For the second picture starter Olivia Holtermann Entwistle was first to buzz in to identify the work of Edgar ‘turn up’ Degas. More works showing similar subjects brought just one bonus. Now, after identifying Hydragyrum as mercury I set off around the sofa on my lap of honour. Hg, you see. The irrepressible buzzing of Josh Mandel claimed that for UCL. Films that have won the BAFTA for best casting brought two bonuses and took UCL through the 200 points barrier. Freddie Skerrett fell foul of this week’s harsh but fair adjudication when he was disallowed panther for panthera. He got sympathy and explanation from Amol anyway. Tom Rosas took a small bite out of the lead by guessing that Bhutan was the country with the tiny population and the huge mountains. Places in England described in the 1876 Popular Encyclopaedia (an oxymoron, surely) brought St. Andrews two correct answers. Freddie Skerrett took the next starter with meiosis. Two bonuses on bacteriophages were taken. After a bit of thought Josh Mandel guessed that the play which Tennessee Williams flipped over was The Seagull. There was no time for bonuses, and the contest ended with UCL winning comfortably with 215 to 105.

St.
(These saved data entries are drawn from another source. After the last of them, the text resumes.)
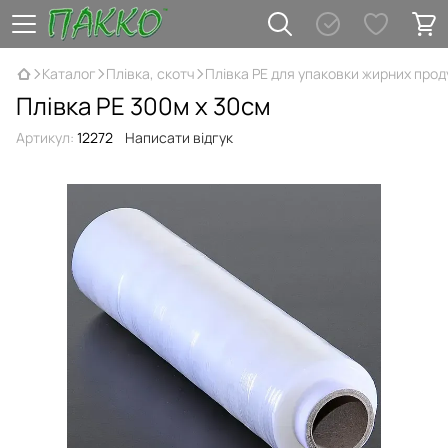
Каталог
Плівка, скотч
Плівка РЕ для упаковки жирних прод
Плівка PE 300м х 30см
Артикул:
12272
Написати відгук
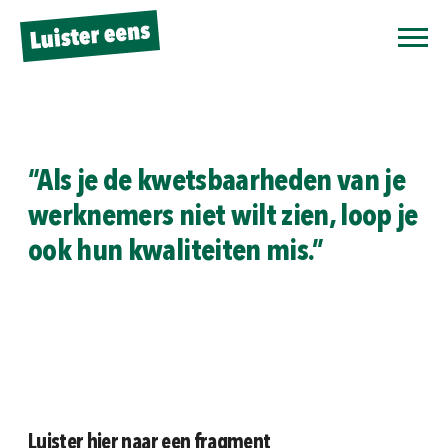
“Als je de kwetsbaarheden van je
werknemers niet wilt zien, loop je
ook hun kwaliteiten mis.”
Luister hier naar een fragment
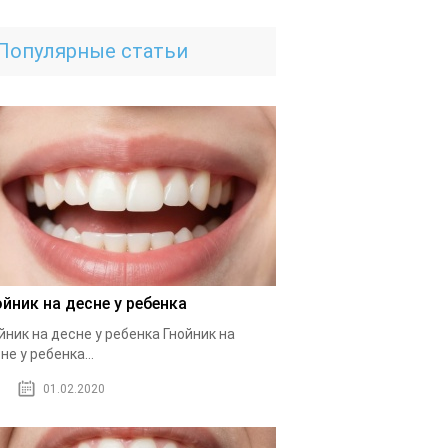
Популярные статьи
ойник на десне у ребенка
йник на десне у ребенка Гнойник на
не у ребенка...
01.02.2020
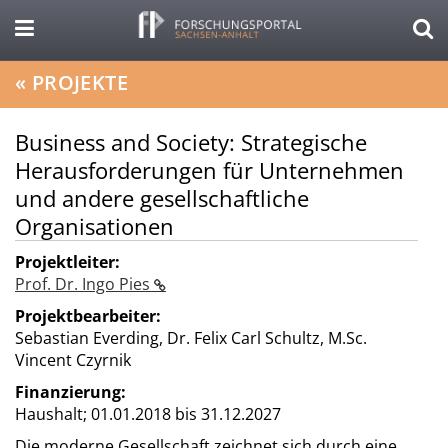
«
PROJEKTE
Business and Society: Strategische
Herausforderungen für Unternehmen
und andere gesellschaftliche
Organisationen
Projektleiter:
Prof. Dr. Ingo Pies
Projektbearbeiter:
Sebastian Everding, Dr. Felix Carl Schultz, M.Sc.
Vincent Czyrnik
Finanzierung:
Haushalt;
01.01.2018 bis 31.12.2027
Die moderne Gesellschaft zeichnet sich durch eine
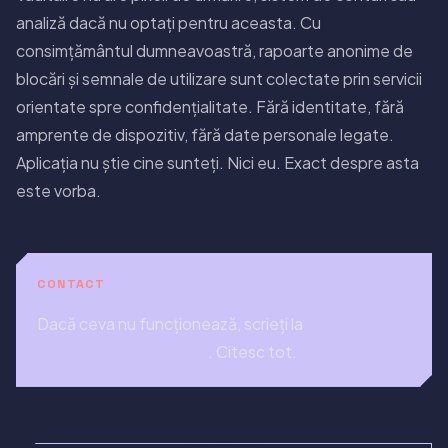
analiză dacă nu optați pentru aceasta. Cu
consimțământul dumneavoastră, rapoarte anonime de
blocări și semnale de utilizare sunt colectate prin servicii
orientate spre confidențialitate. Fără identitate, fără
amprente de dispozitiv, fără date personale legate.
Aplicația nu știe cine sunteți. Nici eu. Exact despre asta
este vorba.
CONTACT
Dacă ceva nu funcționează, scrieți la
support@vaultaire.app
. Citesc tot.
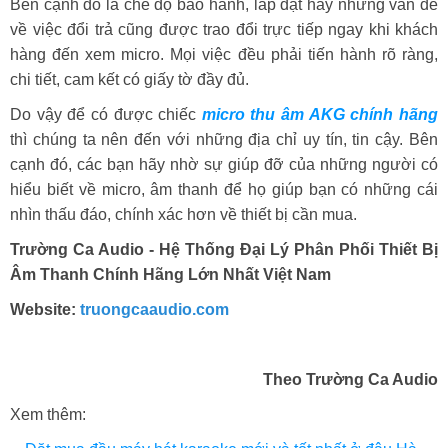
Bên cạnh đó là chế độ bảo hành, lắp đặt hay những vấn đề
về việc đổi trả cũng được trao đổi trực tiếp ngay khi khách
hàng đến xem micro. Mọi việc đều phải tiến hành rõ ràng,
chi tiết, cam kết có giấy tờ đầy đủ.
Do vậy để có được chiếc
micro thu âm AKG chính hãng
thì chúng ta nên đến với những địa chỉ uy tín, tin cậy. Bên
cạnh đó, các bạn hãy nhờ sự giúp đỡ của những người có
hiểu biết về micro, âm thanh để họ giúp bạn có những cái
nhìn thấu đáo, chính xác hơn về thiết bị cần mua.
Trường Ca Audio - Hệ Thống Đại Lý Phân Phối Thiết Bị
Âm Thanh Chính Hãng Lớn Nhất Việt Nam
Website:
truongcaaudio.com
Theo Trường Ca Audio
Xem thêm:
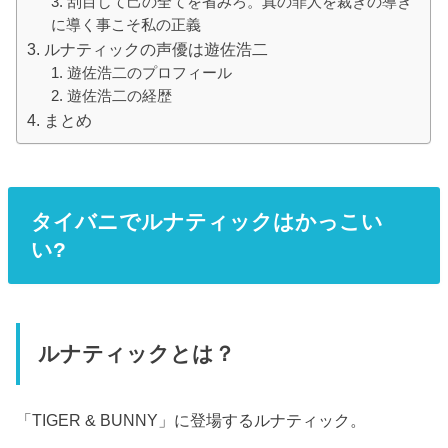
刮目して己の全てを省みろ。真の罪人を裁きの導き
に導く事こそ私の正義
ルナティックの声優は遊佐浩二
遊佐浩二のプロフィール
遊佐浩二の経歴
まとめ
タイバニでルナティックはかっこい
い?
ルナティックとは？
「TIGER & BUNNY」に登場するルナティック。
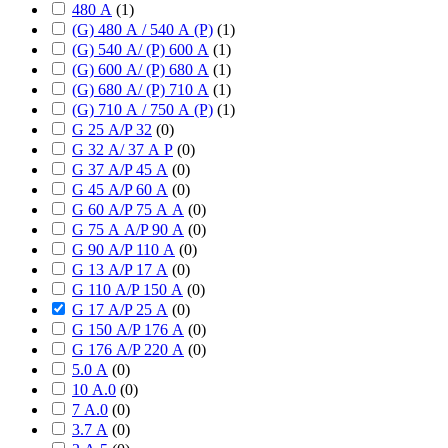
480 А
(
1
)
(G) 480 А / 540 А (P)
(
1
)
(G) 540 А/ (P) 600 А
(
1
)
(G) 600 А/ (P) 680 А
(
1
)
(G) 680 А/ (P) 710 А
(
1
)
(G) 710 А / 750 А (P)
(
1
)
G 25 А/P 32
(
0
)
G 32 А/ 37 А P
(
0
)
G 37 А/P 45 А
(
0
)
G 45 А/P 60 А
(
0
)
G 60 А/P 75 А А
(
0
)
G 75 А А/P 90 А
(
0
)
G 90 А/P 110 А
(
0
)
G 13 А/P 17 А
(
0
)
G 110 А/P 150 А
(
0
)
G 17 А/P 25 А
(
0
)
G 150 А/P 176 А
(
0
)
G 176 А/P 220 А
(
0
)
5.0 А
(
0
)
10 А.0
(
0
)
7 А.0
(
0
)
3.7 А
(
0
)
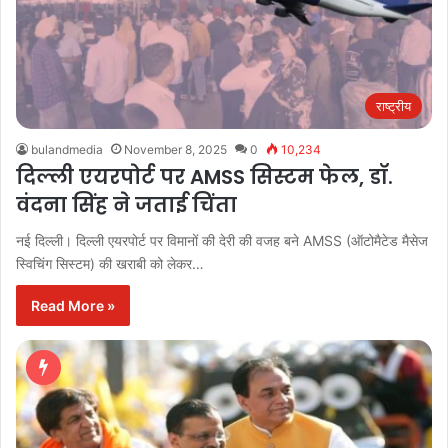
राष्ट्रीय
bulandmedia
November 8, 2025
0
10,234
दिल्ली एयरपोर्ट पर AMSS सिस्टम फेल, डॉ.
वंदना सिंह ने जताई चिंता
नई दिल्ली। दिल्ली एयरपोर्ट पर विमानों की देरी की वजह बने AMSS (ऑटोमैटेड मैसेज
स्विचिंग सिस्टम) की खराबी को लेकर…
Read More »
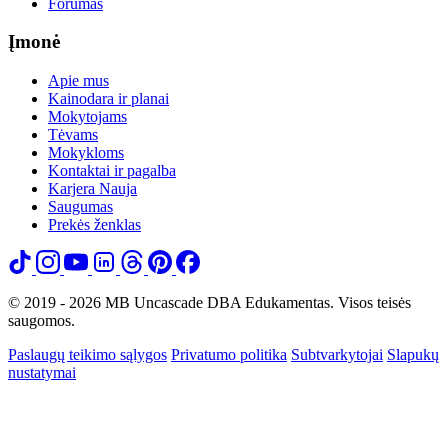
Forumas
Įmonė
Apie mus
Kainodara ir planai
Mokytojams
Tėvams
Mokykloms
Kontaktai ir pagalba
Karjera
Nauja
Saugumas
Prekės ženklas
© 2019 - 2026 MB Uncascade DBA Edukamentas. Visos teisės
saugomos.
Paslaugų teikimo sąlygos
Privatumo politika
Subtvarkytojai
Slapukų
nustatymai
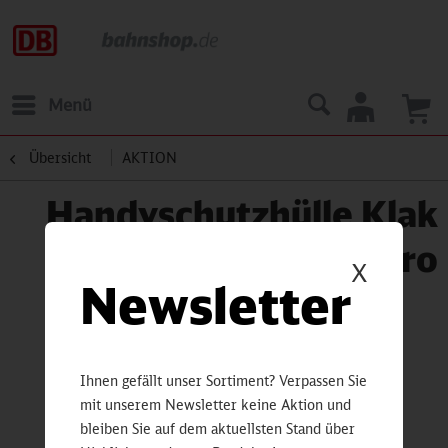
Menü
Übersicht
AKTION
Handyschutzhülle Klak
iPhone 12/12 pro
X
Newsletter
Ihnen gefällt unser Sortiment? Verpassen Sie
mit unserem Newsletter keine Aktion und
bleiben Sie auf dem aktuellsten Stand über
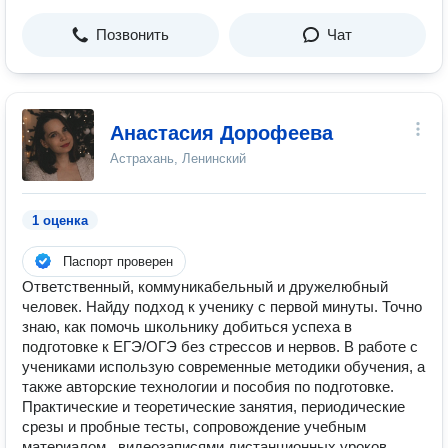
Позвонить
Чат
Анастасия Дорофеева
Астрахань, Ленинский
1 оценка
Паспорт проверен
Ответственный, коммуникабельный и дружелюбный
человек. Найду подход к ученику с первой минуты. Точно
знаю, как помочь школьнику добиться успеха в
подготовке к ЕГЭ/ОГЭ без стрессов и нервов. В работе с
учениками использую современные методики обучения, а
также авторские технологии и пособия по подготовке.
Практические и теоретические занятия, периодические
срезы и пробные тесты, сопровождение учебным
материалом , видеозаписями дистанционных уроков.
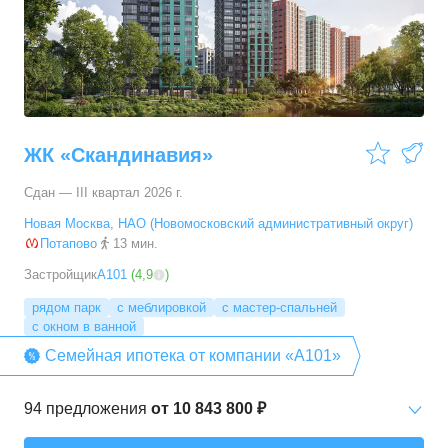
3-комн. кв.
от
14 592 460 ₽
53,6
–
96,9
м²
29
предложений
4-комн. кв.
от
16 964 350 ₽
66,6
–
89,3
м²
5
предложений
ЖК «Скандинавия»
5+ комн. кв.
от
23 392 790 ₽
Сдан — III квартал 2026 г.
94,7
–
94,7
м²
1
предложение
Новая Москва
,
НАО (Новомосковский административный округ)
Потапово
13 мин.
Застройщик
А101
(
4,9
)
рядом парк
с меблировкой
с мастер-спальней
с окном в ванной
Семейная ипотека от компании «А101»
94
предложения
от
10 843 800 ₽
Andrews had a BCR of 72, a figure that shows they were beaten on the buzzer. UCL for their part had a BCR of 68. They will not be an easy proposition for whoever thy face in round two.

Amol Watch

“Yugoslavisation? That’s a bit of a reach, isn’t it?” Bit mean there, Amol. Or should I say, mole?
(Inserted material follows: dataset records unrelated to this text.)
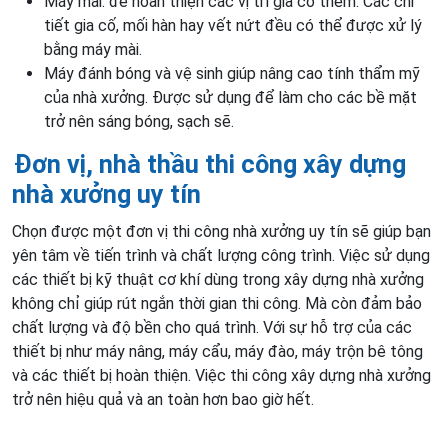
Máy mài: để hoàn thiện các vị trí gia cố thêm. Các chi
tiết gia cố, mối hàn hay vết nứt đều có thể được xử lý
bằng máy mài.
Máy đánh bóng và vệ sinh giúp nâng cao tính thẩm mỹ
của nhà xưởng. Được sử dụng để làm cho các bề mặt
trở nên sáng bóng, sạch sẽ.
Đơn vị, nhà thầu thi công xây dựng
nhà xưởng uy tín
Chọn được một đơn vị thi công nhà xưởng uy tín sẽ giúp bạn
yên tâm về tiến trình và chất lượng công trình. Việc sử dụng
các thiết bị kỹ thuật cơ khí dùng trong xây dựng nhà xưởng
không chỉ giúp rút ngắn thời gian thi công. Mà còn đảm bảo
chất lượng và độ bền cho quá trình. Với sự hỗ trợ của các
thiết bị như máy nâng, máy cẩu, máy đào, máy trộn bê tông
và các thiết bị hoàn thiện. Việc thi công xây dựng nhà xưởng
trở nên hiệu quả và an toàn hơn bao giờ hết.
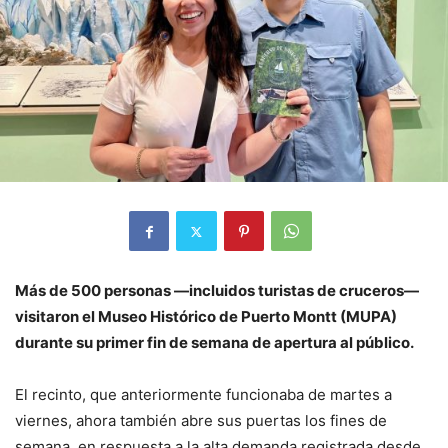
Más de 500 personas —incluidos turistas de cruceros—
visitaron el Museo Histórico de Puerto Montt (MUPA)
durante su primer fin de semana de apertura al público.
El recinto, que anteriormente funcionaba de martes a
viernes, ahora también abre sus puertas los fines de
semana, en respuesta a la alta demanda registrada desde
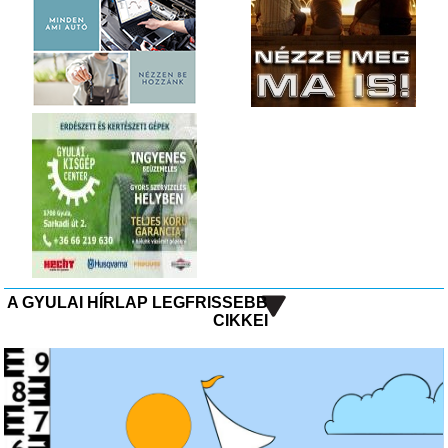
A GYULAI HÍRLAP LEGFRISSEBB
CIKKEI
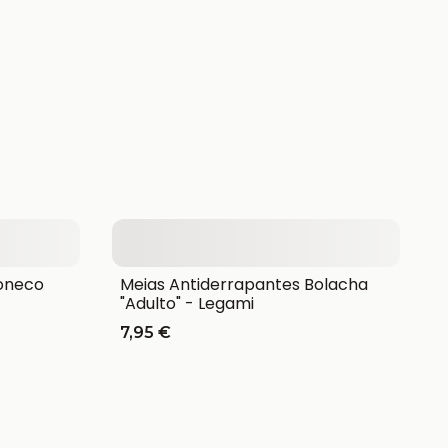
Boneco
Meias Antiderrapantes Bolacha
"Adulto" - Legami
7,95 €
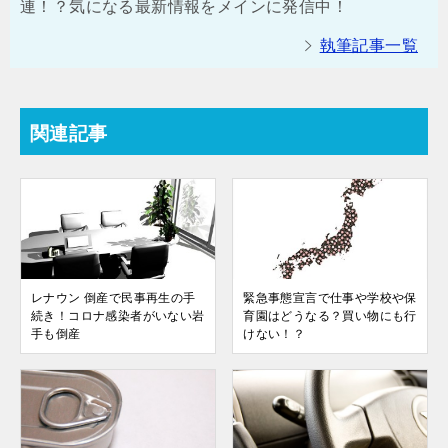
連！？気になる最新情報をメインに発信中！
執筆記事一覧
関連記事
レナウン 倒産で民事再生の手
緊急事態宣言で仕事や学校や保
続き！コロナ感染者がいない岩
育園はどうなる？買い物にも行
手も倒産
けない！？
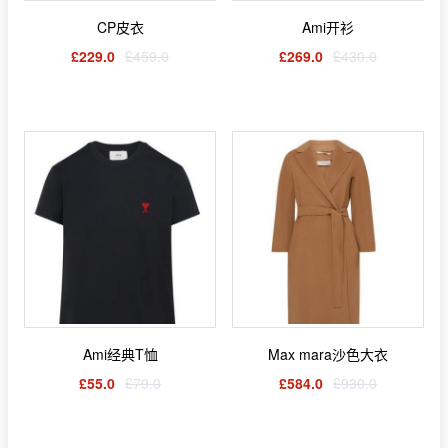
CP皮衣
Ami开衫
£229.0
£459.0
£269.0
£430.0
Ami经典T恤
Max mara沙色大衣
£55.0
£79.0
£584.0
£930.0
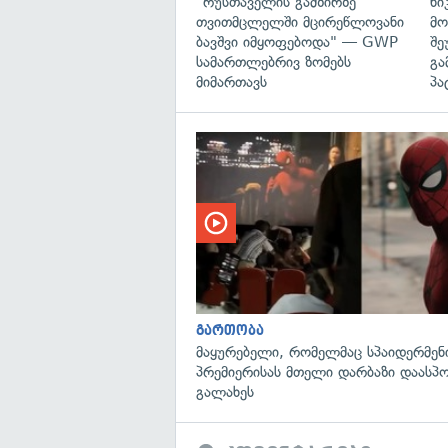
"რუსთაველის გამზირზე
ნი
თვითმცლელში მცირეწლოვანი
მო
ბავშვი იმყოფებოდა" — GWP
შე
სამართლებრივ ზომებს
გა
მიმართავს
პა
გართობა
მაყურებელი, რომელმაც სპაიდერმენ
პრემიერისას მთელი დარბაზი დაასპ
გალახეს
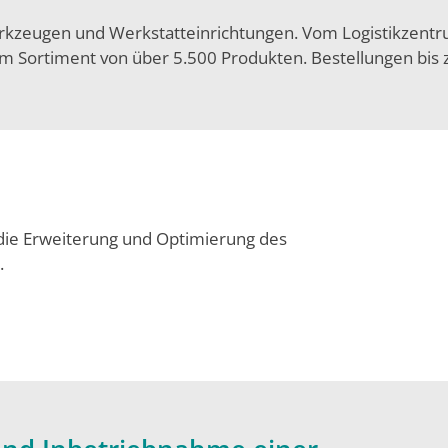
kzeugen und Werkstatteinrichtungen. Vom Logistikzentr
m Sortiment von über 5.500 Produkten. Bestellungen bis
 die Erweiterung und Optimierung des
.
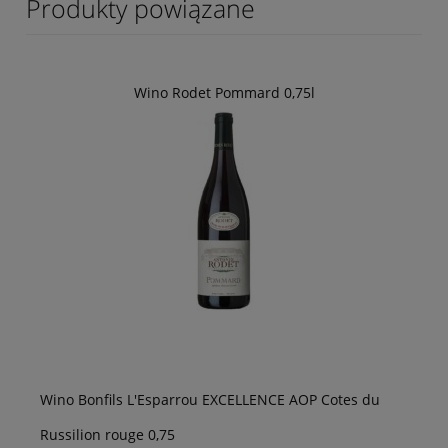
Produkty powiązane
Wino Rodet Pommard 0,75l
Wino Bonfils L'Esparrou EXCELLENCE AOP Cotes du
Russilion rouge 0,75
Interesting Fact That I Didn’t Already Know Of The Week

Sorry – lots of things I didn’t know, but none quite blew my socks off.

Baby Elephant Walk Moment

Give (don’t look at him!) Give each word from the definition. Forst an algebraic expression that gives information about the number and type of solutions of an equation. An example is the expression b squared minus 4ac, which gives information about the roots of the quadratic equation ax squared plus bx plus c equals zero.  – I do accept that there are people to whom this means something, I just don’t understand how. Dum de dumdum dum dum dum dum dumdum.